Don’t stick your dick in crazy
Soep van de Week in het StamCafé

door Arthur van Amerongen
Mannen, we moeten het eens over ‘mijn afschuwelijke witheid’ hebben. Deze openingszin had van Joris Luyendijk kunnen zijn, maar hij is van de stapelgekke Fréderike Geerdink. Zij valt in de categorie “don’t stick your dick in crazy”. Ik hoor de reaguurders meteen denken: “ik zou haar nog in geen duizend jaar doen! Nog liever word ik het bajesbruidje van Bubbah, zodat ik tenminste verzekerd ben van sigaretten, zeep en fraaie lingerie.”

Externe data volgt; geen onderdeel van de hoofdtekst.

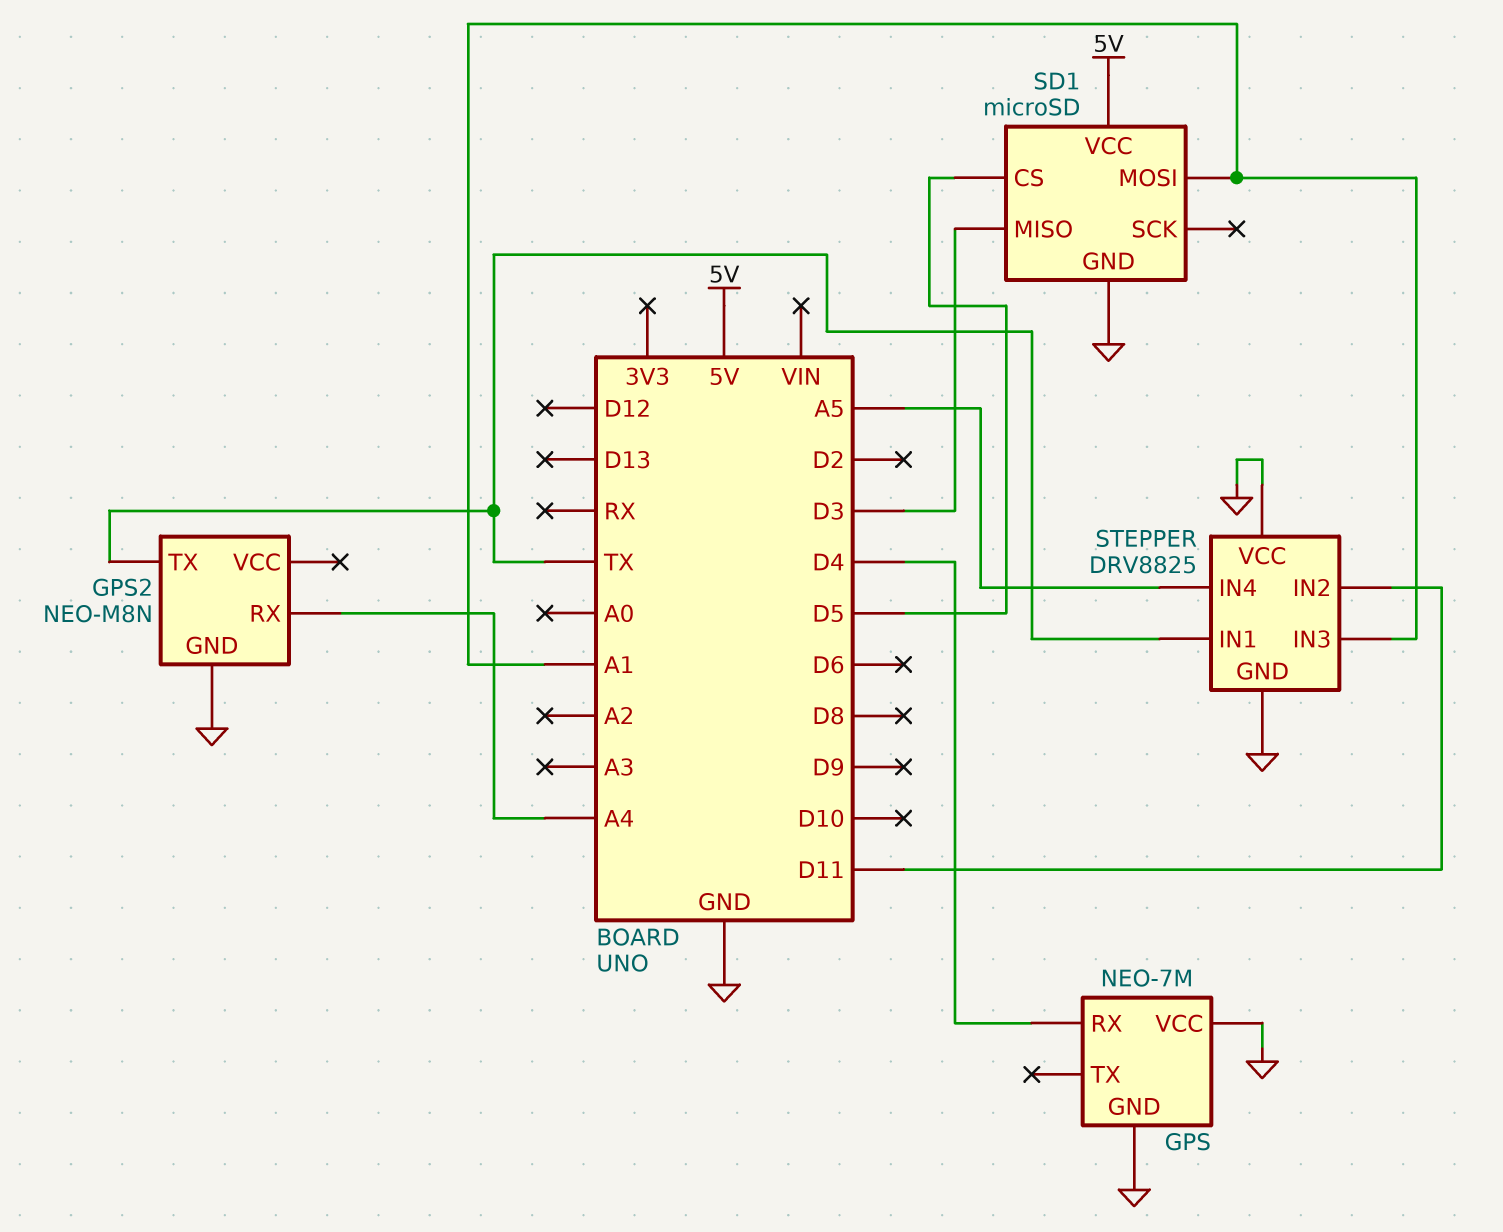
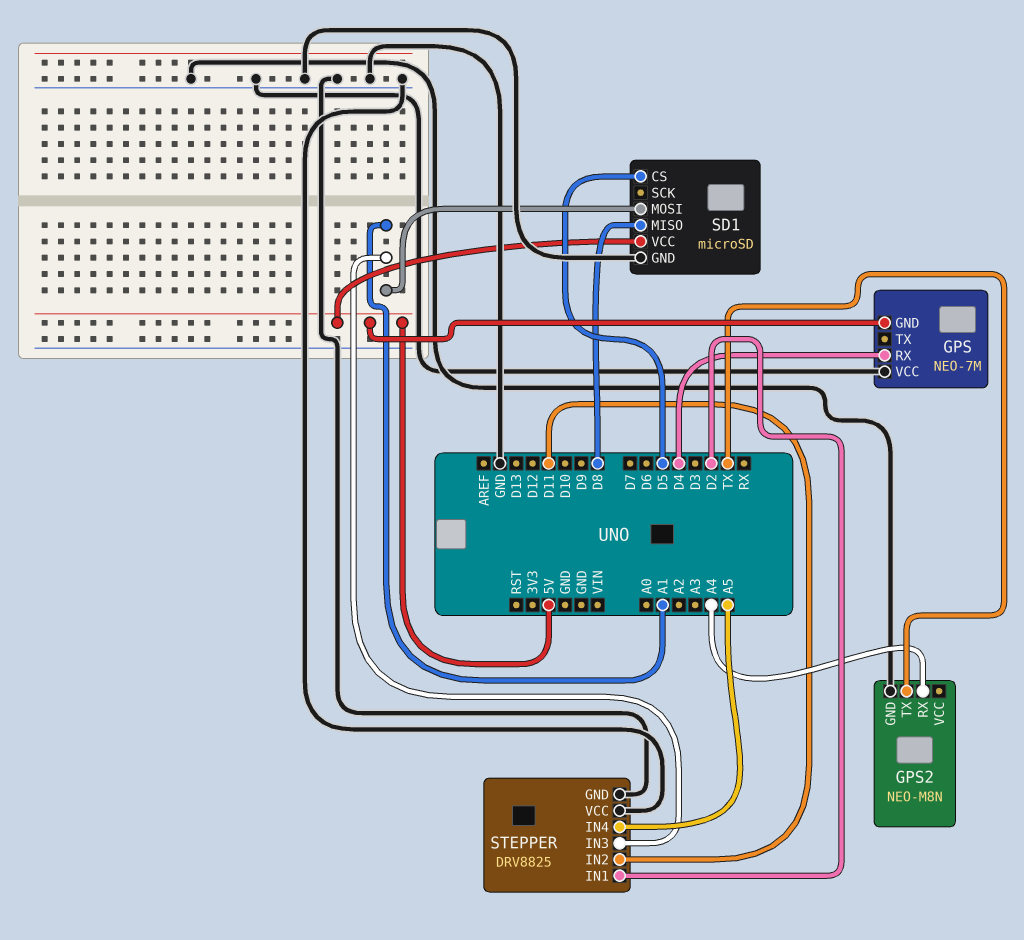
GPS pin GND: GND -> 5V
SD1 pin MISO: D3 -> D8
STEPPER pin IN1: TX -> D2

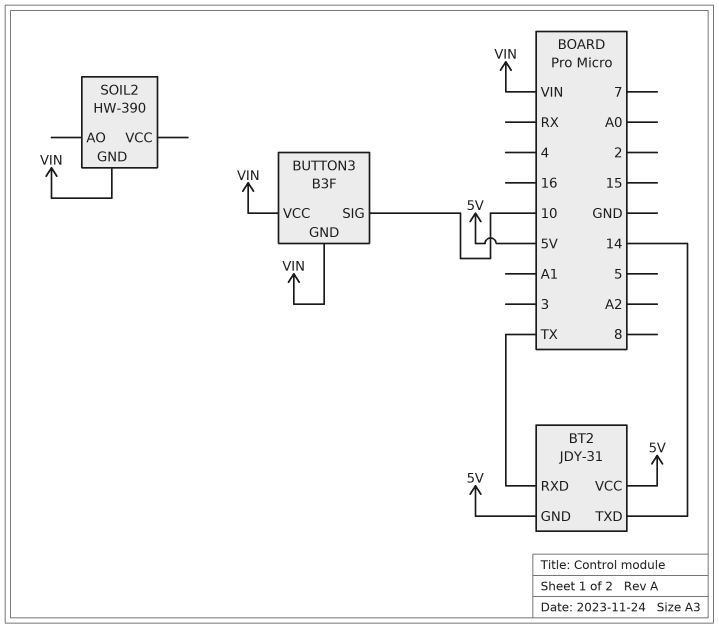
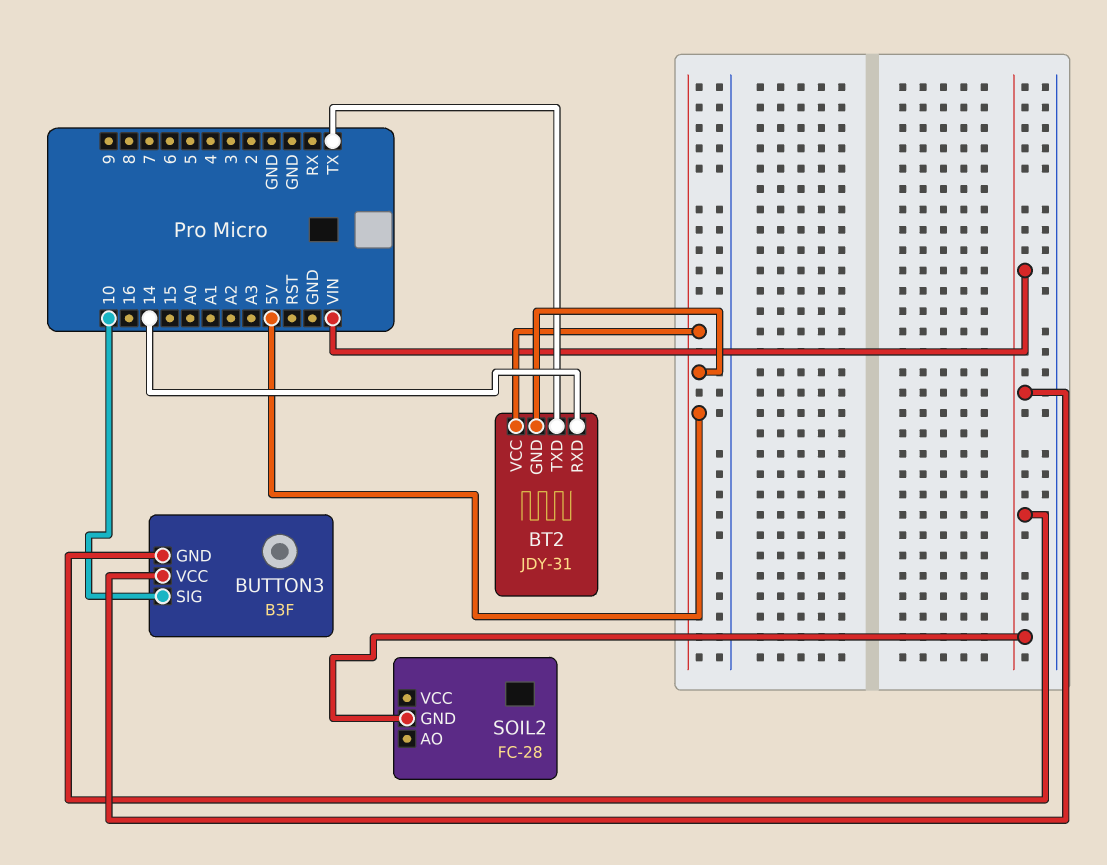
BT2 pin RXD: TX -> 14
BT2 pin TXD: 14 -> TX
SOIL2: HW-390 -> FC-28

Maar stel nou dat je Gekke Freddie uit Hengelo tegenkomt in de rimboe van Koerdistan en je zit met haar na een dag wapengekletter aan de bar in het enige hotel waar alcohol wordt geschonken, en je zuipt samen met haar een fles lokale moonshine op. Wellicht bestaat dan de mogelijkheid dat je met haar tussen de keihard gestevende lakens eindigt. Ver van huis en haard is zo’n avontuurtje redelijk ongevaarlijk, maar als deze escapade plaats zou vinden in de nabijheid van je woonst, dan is er een reële kans dat ‘s anderendaags het lievelingskonijn van je dochtertje in de pan ligt te sudderen. Want Fréderike is namelijk zo gek als een deur. Ik pak er even een zeer recente twiet bij.

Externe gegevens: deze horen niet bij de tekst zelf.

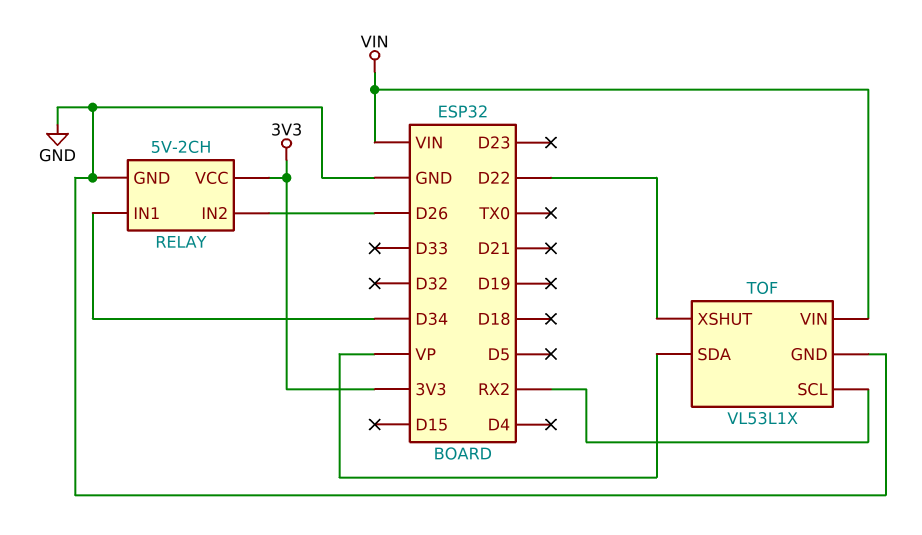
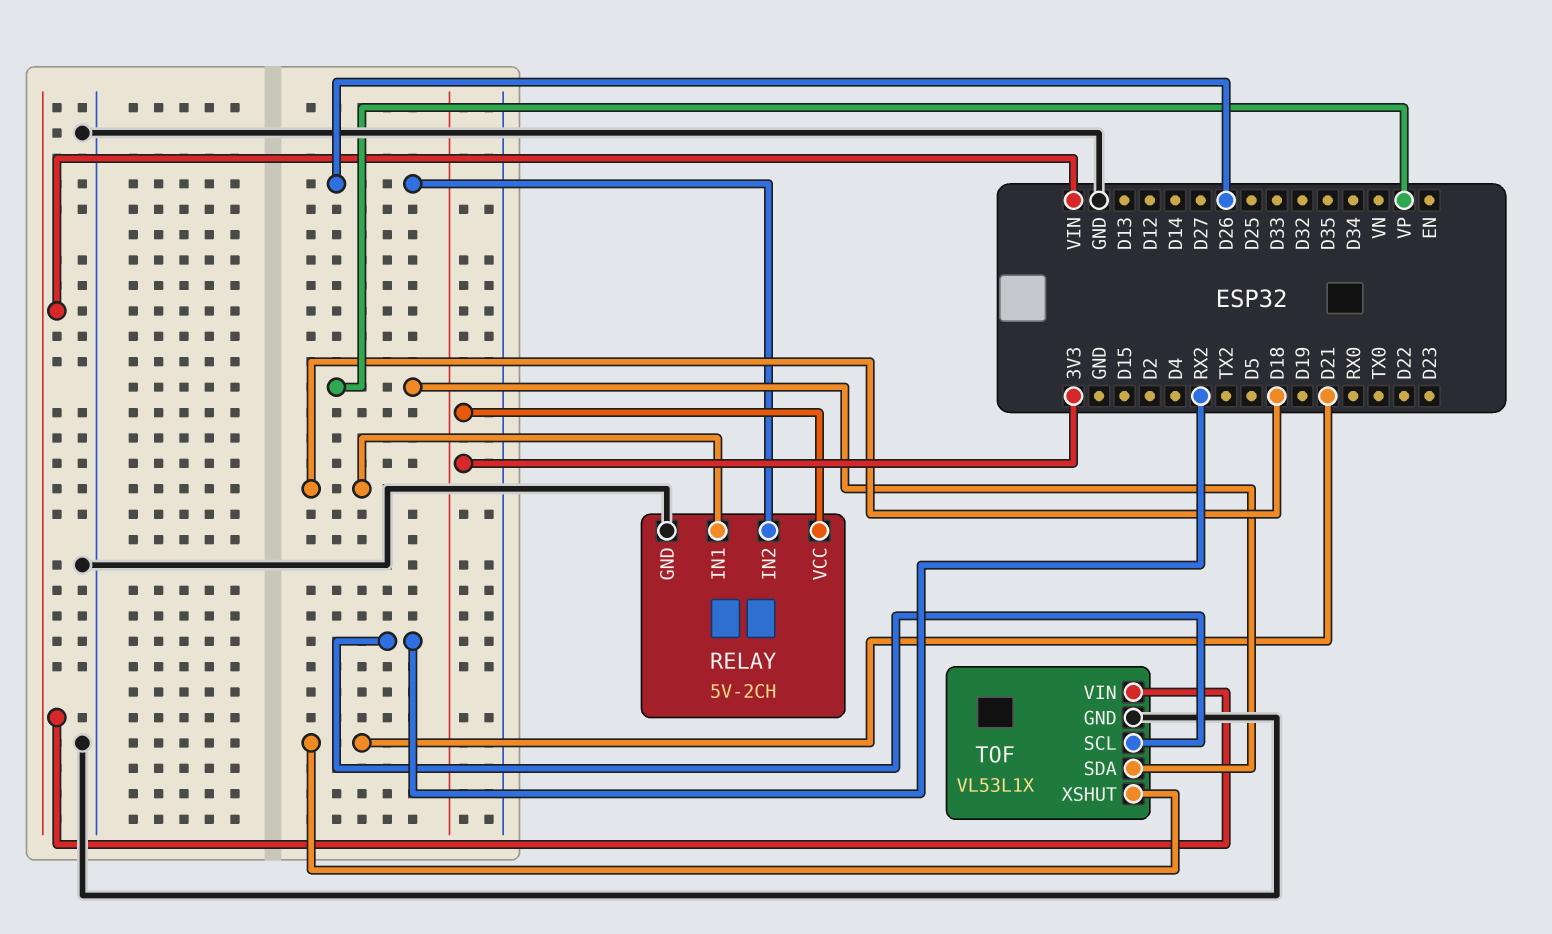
RELAY pin IN1: D34 -> D18
TOF pin XSHUT: D22 -> D21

Hoe Sinan Çankaya denkt, formuleert, in perspectief zet, alles: bewonderenswaardig. Ik herken het van je geloof vallen, en met die afschuwelijke witheid niks meer te maken willen hebben. Waar val ik op terug? Op onze gedeelde menselijkheid, probeer ik. Ik lig onder vuur omdat de racistische non-journalist me gequote heeft maar als jullie wisten waar ik ben en wat een enorm gaaf interview ik net heb gedaan, zouden jullie begrijpen waarom ik die sukkels allemaal keihard uitlach. You can't touch me!
Ik heb jankallochtoon Sinan uitvoerig behandeld in de potkast die ik met Ruben Gischler maak, en mijn preek van de week wijdde ik aan de volslagen mafketel.